_EXERCISE BRIEF_
Word for word, restate the lines from the top of the records below through the line with "personuppgifter, såsom unika", both included, with no pictures in the result.

_DATA SUPPLIED_
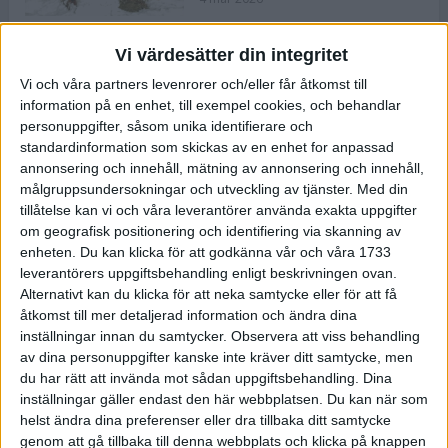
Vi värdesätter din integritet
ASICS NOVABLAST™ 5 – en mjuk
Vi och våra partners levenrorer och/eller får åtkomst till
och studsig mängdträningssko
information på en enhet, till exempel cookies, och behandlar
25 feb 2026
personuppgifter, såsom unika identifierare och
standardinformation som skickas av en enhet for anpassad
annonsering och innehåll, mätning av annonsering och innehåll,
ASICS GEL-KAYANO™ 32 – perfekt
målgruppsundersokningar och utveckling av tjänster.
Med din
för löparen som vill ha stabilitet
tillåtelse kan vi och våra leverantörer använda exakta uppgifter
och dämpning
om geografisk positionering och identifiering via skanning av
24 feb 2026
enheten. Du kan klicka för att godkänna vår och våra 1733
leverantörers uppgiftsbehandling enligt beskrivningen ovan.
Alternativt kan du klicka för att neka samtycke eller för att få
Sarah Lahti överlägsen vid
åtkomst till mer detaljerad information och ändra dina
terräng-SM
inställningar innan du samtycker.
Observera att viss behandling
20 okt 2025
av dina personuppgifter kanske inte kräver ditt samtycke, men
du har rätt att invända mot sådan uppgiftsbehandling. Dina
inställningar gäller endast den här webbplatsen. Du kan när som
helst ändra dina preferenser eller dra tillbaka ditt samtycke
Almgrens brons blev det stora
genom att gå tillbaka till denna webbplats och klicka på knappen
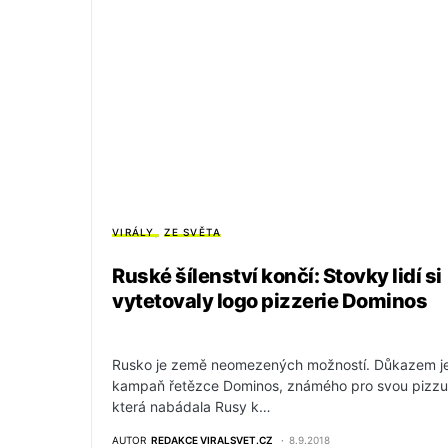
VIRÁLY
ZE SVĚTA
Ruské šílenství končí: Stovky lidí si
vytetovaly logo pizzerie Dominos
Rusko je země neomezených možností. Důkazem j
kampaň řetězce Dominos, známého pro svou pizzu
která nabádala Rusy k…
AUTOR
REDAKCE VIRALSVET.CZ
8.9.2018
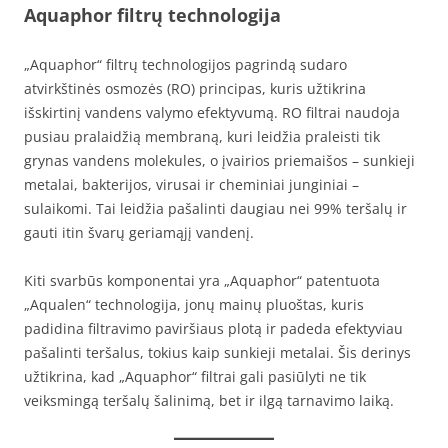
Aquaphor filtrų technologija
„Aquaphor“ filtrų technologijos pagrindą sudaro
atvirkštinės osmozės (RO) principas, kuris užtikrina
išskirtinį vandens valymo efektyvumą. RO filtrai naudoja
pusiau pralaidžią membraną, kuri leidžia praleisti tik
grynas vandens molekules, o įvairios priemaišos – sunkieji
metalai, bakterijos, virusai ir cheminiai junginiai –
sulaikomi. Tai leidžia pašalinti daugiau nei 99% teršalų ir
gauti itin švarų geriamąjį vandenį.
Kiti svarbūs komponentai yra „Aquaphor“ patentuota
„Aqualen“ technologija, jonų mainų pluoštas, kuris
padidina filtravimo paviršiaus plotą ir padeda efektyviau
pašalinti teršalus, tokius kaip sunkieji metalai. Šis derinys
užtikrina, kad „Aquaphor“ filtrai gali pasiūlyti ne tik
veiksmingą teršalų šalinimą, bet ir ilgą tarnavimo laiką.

_TASK SOLUTION_
Vi värdesätter din integritet
ASICS NOVABLAST™ 5 – en mjuk
Vi och våra partners levenrorer och/eller får åtkomst till
och studsig mängdträningssko
information på en enhet, till exempel cookies, och behandlar
25 feb 2026
personuppgifter, såsom unika identifierare och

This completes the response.